On Mon, May 15, 2000 at 09:39:33AM -0700, Chin Fang wrote:
> However, the logs created by tcpserver and qmail-pop3d do not contain
> any size info, and this makes metering POP traffic difficult.  We
> don't have control of our router, so I would be appreciative for any
> hints for an alternative.

First it would be interesting how exact the metering should be!

If you have to know about every byte in/out you could plug a
modified "recordio" (from ucspi-tcp) just after the tcpserver command.
(recordio fork()s and duplicates the data stream. Thus you have one
stream for the "POP3 process" and one "locally" where you could
simply count bytes in/out (instead of outputting them) and on the
termination of the stream outout it, so it will show up in the logs.
This is probably the better (and exacter) approach.

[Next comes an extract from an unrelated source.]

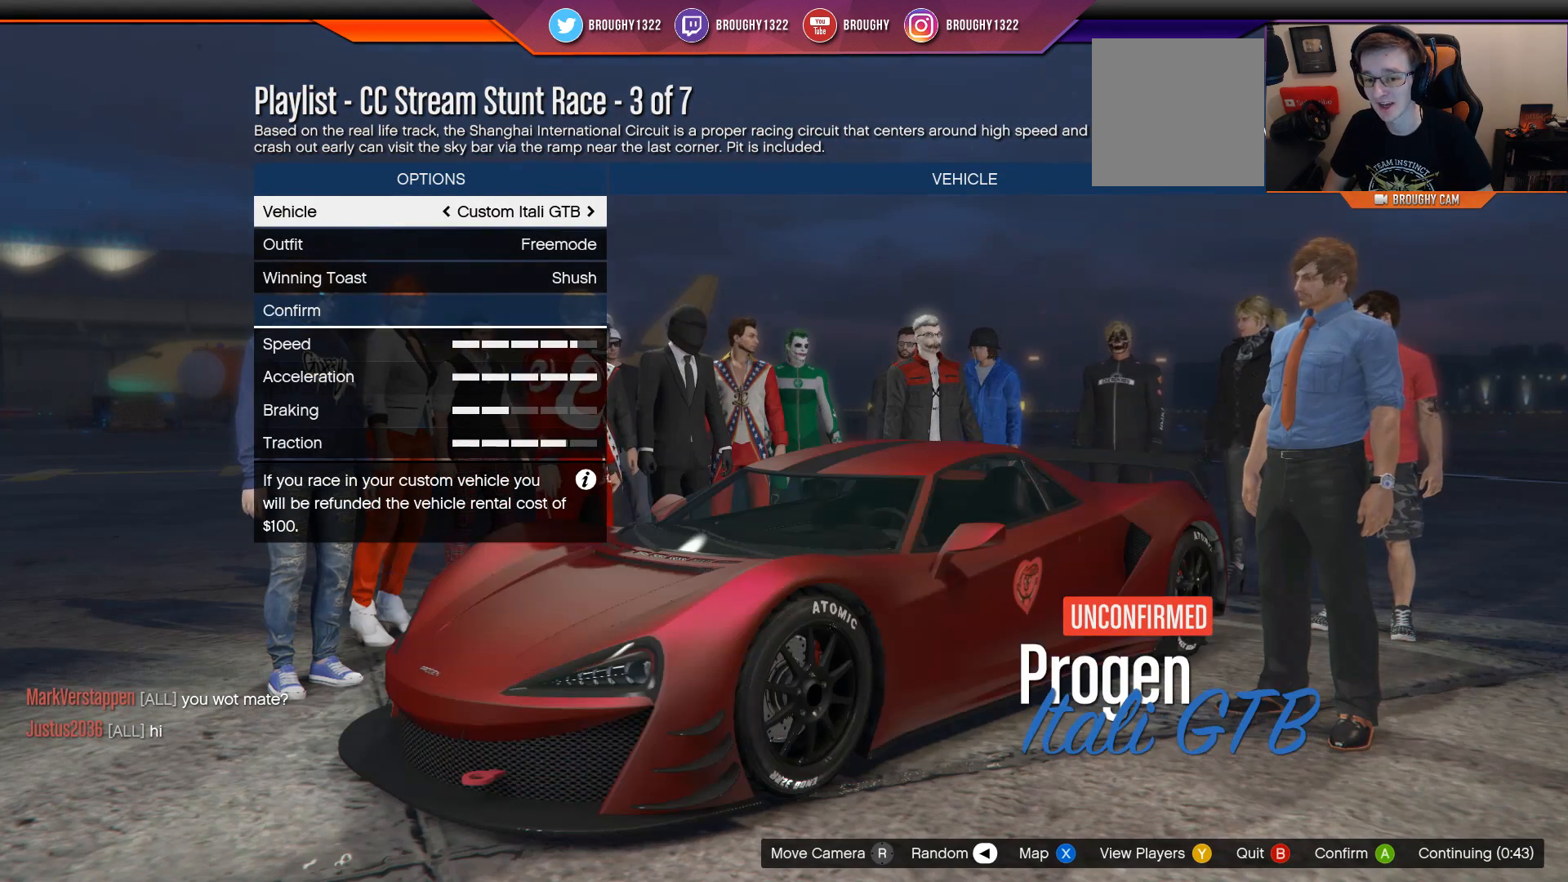
{"buttons": [], "left_stick": "right", "right_stick": "center", "events": [[384, "left_stick", "right"]]}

The other possibility would be to patch qmail-pop3d.c to output
the number of bytes on every successfull "RETR" command (probably to
STDERR) and have them listed in the logfile.

Both approaches are still kinda vague, as they do "content" accounting,
which is different from IP accounting, as you won't catch TCP/IP
protocol overhead, retransmissions on packet loss, etc.
If you want to measure IP traffic, you should add some factor to the
content data. From our experience a rather realistic formula is 
     ip-traffic = 1.8 * content-size
This however also depends on the kind of userbase you have. If they all
are well connected the factor is smaller. If they access the POP3-Server
mostly remote from bad connected dialins it may also be higher.
The 1.8 is what we calculated from incoming/outgoing traffic for SMTP
connections to/from our local customers and in/out from/to the Internet
(i.e. mixed "userbase").

        \Maex

P.S. No, sorry, I don't have patches for any of the approaches I've described
     above.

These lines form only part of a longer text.